(Exercise directions) Render the text read from every row as a JSON list of strings, one string per line, leaving out blank lines and the pictures.
=-=-=
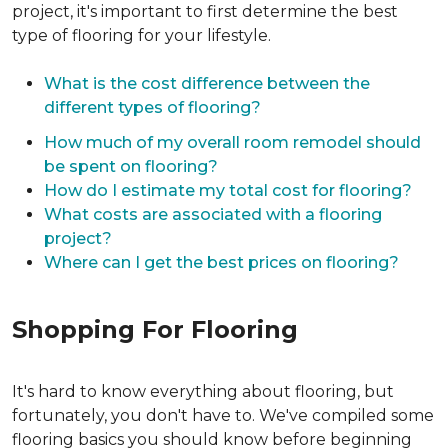
project, it's important to first determine the best
type of flooring for your lifestyle.
What is the cost difference between the
different types of flooring?
How much of my overall room remodel should
be spent on flooring?
How do I estimate my total cost for flooring?
What costs are associated with a flooring
project?
Where can I get the best prices on flooring?
Shopping For Flooring
It's hard to know everything about flooring, but
fortunately, you don't have to. We've compiled some
flooring basics you should know before beginning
=-=-=
(Expected output)
[
  "project, it's important to first determine the best",
  "type of flooring for your lifestyle.",
  "What is the cost difference between the",
  "different types of flooring?",
  "How much of my overall room remodel should",
  "be spent on flooring?",
  "How do I estimate my total cost for flooring?",
  "What costs are associated with a flooring",
  "project?",
  "Where can I get the best prices on flooring?",
  "Shopping For Flooring",
  "It's hard to know everything about flooring, but",
  "fortunately, you don't have to. We've compiled some",
  "flooring basics you should know before beginning"
]